Maine has almost 500 municipalities, so over the years, many communities have reached out to ITN to expand service to their older or visually impaired residents. Until now, ITN always had to say “sorry.” Now there may be a way to offer ITN’s innovative programs to communities of every size, in Maine and other states.
The new approach is called ITNCountry and ITN’s founder, Katherine Freund, is already working with several small and rural communities in Maine, as well as one each in Pennsylvania, Vermont and Arizona, to develop the new rural model.

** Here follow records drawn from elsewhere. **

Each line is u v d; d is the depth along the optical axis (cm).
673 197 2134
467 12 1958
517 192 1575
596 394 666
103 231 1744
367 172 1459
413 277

There are several proposed differences between the original ITN and the rural model. The original is an entirely separate non-profit organization, but ITNCountry can be a program within another organization. The original ITN guarantees a ride 24/7 for any purpose, while ITNCountry service parameters will be established by the local communities. Because it is practically impossible to guarantee a ride 24/7 with no paid staff, the original ITN has both paid and volunteer drivers and staff. But small, rural communities often run on little or no paid staff, so ITNCountry will be designed to run with only volunteers, if that is what the community chooses to do. Another proposed difference will be how ITNCountry communities learn how to run the service. ITN will build a large on-line learning community where all of ITN’s innovative programs are taught and supported.

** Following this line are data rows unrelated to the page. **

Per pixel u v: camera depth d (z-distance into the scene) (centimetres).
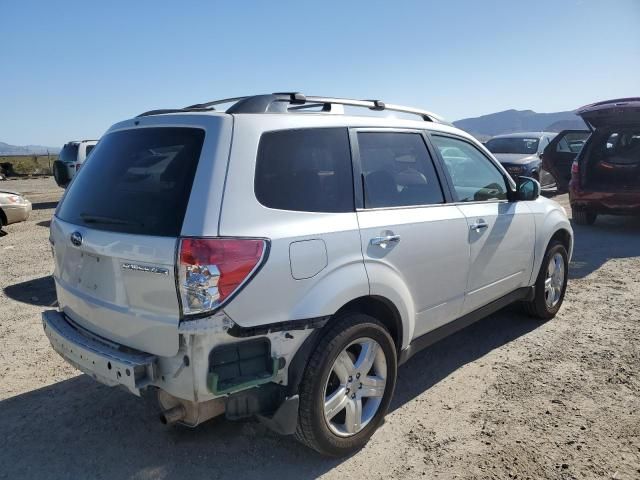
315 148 301
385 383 323
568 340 472
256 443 321
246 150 266
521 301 523
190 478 289
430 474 289
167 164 270
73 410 360
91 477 290
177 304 243
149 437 328
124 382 256
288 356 270
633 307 557
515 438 320
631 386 383
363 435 311
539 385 387
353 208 310
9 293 632
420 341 364
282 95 308
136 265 255
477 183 423
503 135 1538
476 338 482
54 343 309
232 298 244
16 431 335
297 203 280
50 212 1462
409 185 355
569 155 1212
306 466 299
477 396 374
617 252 822
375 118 348
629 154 1000
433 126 393
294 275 266
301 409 281
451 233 368
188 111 311
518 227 446
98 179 305
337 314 301
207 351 246
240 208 255
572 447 310
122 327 270
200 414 260
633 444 312
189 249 239
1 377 409
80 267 299
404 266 329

With all of these differences, what is proposed to stay the same? The important stuff—all of ITN’s award winning programs, like CarTrade, Transportation Social Security, Ride & Shop, Healthy Miles, Ride Services, and Personal Transportation Accounts. In these programs, older people may trade the cars they can no longer drive to cover the cost of their rides, or volunteers may earn credits for their volunteer effort and bank them to plan for their own future needs. An adult child may volunteer in Bowdoinham and send her volunteer credits to a parent who lives in Bethel, where an ITNCountry volunteer will drive her mother, father or grandparent. Merchants and healthcare providers can help pay for rides through Ride & Shop or Healthy Miles and everything, all of these programs, are built into the software. Best of all, the software will connect every participating community through one information system, across the State of Maine.